GCSE Algebra surds rationalise

\( \frac{1}{\sqrt{a}+\sqrt{b}}\cdot\frac{\sqrt{a}-\sqrt{b}}{\sqrt{a}-\sqrt{b}}=\frac{\sqrt{a}-\sqrt{b}}{a-b} \)

Statement

When a denominator contains a sum of surds such as \( \sqrt{a} + \sqrt{b} \), we can rationalise it by multiplying top and bottom by the conjugate \( \sqrt{a} - \sqrt{b} \).
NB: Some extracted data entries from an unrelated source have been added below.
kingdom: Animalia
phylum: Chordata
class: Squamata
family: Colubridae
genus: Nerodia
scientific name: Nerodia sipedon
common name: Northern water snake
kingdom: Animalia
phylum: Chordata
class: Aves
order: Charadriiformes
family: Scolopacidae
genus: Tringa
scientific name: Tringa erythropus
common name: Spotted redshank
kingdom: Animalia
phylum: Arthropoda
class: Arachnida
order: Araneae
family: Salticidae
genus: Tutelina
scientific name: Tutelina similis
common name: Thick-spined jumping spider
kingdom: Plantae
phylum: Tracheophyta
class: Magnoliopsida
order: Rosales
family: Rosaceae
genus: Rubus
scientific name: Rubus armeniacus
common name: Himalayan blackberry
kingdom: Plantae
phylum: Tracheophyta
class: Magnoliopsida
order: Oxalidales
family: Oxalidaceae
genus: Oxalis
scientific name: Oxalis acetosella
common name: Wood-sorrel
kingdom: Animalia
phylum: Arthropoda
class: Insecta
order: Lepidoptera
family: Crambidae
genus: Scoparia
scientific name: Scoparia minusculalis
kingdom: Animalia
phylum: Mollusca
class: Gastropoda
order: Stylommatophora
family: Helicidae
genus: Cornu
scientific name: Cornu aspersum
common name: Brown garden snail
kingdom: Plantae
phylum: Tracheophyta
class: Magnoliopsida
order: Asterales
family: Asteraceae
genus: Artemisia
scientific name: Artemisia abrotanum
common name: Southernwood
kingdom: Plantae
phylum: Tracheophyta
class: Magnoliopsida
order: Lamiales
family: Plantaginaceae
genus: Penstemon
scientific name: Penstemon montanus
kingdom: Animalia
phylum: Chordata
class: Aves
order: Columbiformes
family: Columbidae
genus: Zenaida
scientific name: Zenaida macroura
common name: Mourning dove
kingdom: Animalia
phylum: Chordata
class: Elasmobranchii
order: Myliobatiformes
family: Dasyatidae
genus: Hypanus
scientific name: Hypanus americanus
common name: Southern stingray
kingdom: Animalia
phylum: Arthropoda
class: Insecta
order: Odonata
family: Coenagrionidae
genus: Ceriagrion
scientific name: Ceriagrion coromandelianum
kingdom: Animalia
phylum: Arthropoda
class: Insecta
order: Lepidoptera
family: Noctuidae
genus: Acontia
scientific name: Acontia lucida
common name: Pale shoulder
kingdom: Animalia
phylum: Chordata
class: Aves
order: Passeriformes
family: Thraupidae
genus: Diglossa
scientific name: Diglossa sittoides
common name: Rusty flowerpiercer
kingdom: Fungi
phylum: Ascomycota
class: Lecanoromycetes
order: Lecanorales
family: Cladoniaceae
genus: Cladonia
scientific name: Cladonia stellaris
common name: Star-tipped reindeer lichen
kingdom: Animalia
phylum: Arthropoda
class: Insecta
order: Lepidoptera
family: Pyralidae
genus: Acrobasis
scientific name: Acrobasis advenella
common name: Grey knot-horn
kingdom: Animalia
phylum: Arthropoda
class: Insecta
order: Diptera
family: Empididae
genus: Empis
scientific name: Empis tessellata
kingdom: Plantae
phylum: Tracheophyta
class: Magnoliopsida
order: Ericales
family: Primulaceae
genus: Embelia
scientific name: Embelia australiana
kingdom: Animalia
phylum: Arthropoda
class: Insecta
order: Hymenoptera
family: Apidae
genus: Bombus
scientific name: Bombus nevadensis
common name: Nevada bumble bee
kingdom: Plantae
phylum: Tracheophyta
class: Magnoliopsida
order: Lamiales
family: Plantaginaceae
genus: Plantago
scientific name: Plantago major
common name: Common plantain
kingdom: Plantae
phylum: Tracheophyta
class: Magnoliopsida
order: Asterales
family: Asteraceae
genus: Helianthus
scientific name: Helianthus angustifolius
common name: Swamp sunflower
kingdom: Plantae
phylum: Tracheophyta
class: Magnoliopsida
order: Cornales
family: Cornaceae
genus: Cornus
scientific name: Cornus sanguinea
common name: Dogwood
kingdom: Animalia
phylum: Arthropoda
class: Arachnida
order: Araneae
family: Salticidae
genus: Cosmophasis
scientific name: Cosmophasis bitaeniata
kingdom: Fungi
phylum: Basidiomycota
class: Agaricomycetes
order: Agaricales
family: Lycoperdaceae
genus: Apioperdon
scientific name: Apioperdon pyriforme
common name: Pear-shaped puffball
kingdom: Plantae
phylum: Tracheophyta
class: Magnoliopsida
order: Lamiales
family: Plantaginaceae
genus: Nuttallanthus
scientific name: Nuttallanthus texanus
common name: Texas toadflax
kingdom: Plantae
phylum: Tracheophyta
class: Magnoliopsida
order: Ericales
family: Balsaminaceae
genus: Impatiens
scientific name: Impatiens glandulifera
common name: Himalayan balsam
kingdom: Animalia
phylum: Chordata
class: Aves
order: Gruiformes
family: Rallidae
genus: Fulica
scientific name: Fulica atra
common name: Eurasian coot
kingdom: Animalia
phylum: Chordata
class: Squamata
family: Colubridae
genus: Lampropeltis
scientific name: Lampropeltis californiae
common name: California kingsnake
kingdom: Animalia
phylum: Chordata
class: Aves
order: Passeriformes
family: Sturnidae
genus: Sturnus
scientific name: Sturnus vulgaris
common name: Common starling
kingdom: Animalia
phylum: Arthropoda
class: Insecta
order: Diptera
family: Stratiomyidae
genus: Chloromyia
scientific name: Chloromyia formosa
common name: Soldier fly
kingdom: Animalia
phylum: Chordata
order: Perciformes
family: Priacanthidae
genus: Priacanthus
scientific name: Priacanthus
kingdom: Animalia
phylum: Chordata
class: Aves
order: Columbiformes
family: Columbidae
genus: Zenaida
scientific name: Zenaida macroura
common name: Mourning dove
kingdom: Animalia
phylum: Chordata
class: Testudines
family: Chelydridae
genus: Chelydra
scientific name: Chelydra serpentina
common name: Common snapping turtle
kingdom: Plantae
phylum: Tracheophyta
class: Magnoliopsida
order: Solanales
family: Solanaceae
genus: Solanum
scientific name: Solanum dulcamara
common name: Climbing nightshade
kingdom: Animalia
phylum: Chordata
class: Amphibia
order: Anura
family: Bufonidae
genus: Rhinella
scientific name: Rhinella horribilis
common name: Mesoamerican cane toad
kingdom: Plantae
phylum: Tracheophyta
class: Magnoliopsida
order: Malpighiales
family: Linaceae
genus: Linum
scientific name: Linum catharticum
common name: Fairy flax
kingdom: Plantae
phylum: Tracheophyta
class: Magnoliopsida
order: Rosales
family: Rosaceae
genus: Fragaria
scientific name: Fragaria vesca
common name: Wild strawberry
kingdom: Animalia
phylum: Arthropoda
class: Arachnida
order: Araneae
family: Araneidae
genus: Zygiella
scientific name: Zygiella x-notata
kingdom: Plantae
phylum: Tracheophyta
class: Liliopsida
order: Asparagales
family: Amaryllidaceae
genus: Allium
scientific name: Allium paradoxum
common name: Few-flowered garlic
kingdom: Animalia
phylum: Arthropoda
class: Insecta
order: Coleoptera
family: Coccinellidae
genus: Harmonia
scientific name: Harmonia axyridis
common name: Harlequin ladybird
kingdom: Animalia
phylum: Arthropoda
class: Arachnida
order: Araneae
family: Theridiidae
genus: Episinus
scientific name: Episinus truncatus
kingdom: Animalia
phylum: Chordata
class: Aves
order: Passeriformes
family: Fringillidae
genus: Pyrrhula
This removes the surds from the denominator:

\[ \frac{1}{\sqrt{a} + \sqrt{b}} \times \frac{\sqrt{a} - \sqrt{b}}{\sqrt{a} - \sqrt{b}} = \frac{\sqrt{a} - \sqrt{b}}{a - b}. \]

Why it’s true

Multiplying conjugates uses the difference of two squares: \((\sqrt{a} + \sqrt{b})(\sqrt{a} - \sqrt{b}) = a - b\).
This eliminates the surds from the denominator while leaving the fraction equivalent.

Recipe (how to use it)

Identify the denominator, e.g. \(\sqrt{a} + \sqrt{b}\).
Multiply numerator and denominator by the conjugate, \(\sqrt{a} - \sqrt{b}\).
Simplify using \(a - b\) in the denominator.

Spotting it

Use this whenever you see fractions with denominators of the form \( \sqrt{a} + \sqrt{b} \) or \( \sqrt{a} - \sqrt{b} \).

Common pairings

Surds simplification in algebra questions.
Exact trig values involving surds.
Rationalising denominators before further manipulation.

Mini examples

\(\tfrac{1}{\sqrt{2} + \sqrt{3}} = \tfrac{\sqrt{2} - \sqrt{3}}{2 - 3} = \tfrac{\sqrt{3} - \sqrt{2}}{1}\).
\(\tfrac{1}{\sqrt{5} + \sqrt{2}} = \tfrac{\sqrt{5} - \sqrt{2}}{3}\).

Pitfalls

Forgetting to multiply top and bottom by the conjugate.
Expanding incorrectly (must use difference of two squares).
Leaving the denominator unsimplified.

Exam strategy

Always show the multiplication by the conjugate step clearly.
Remember to simplify surds fully where possible.
Check if the denominator simplifies to a small integer.

Summary

Rationalising denominators ensures fractions are written in their simplest form. By multiplying by the conjugate, surds disappear from the denominator, leaving a neater and exact expression.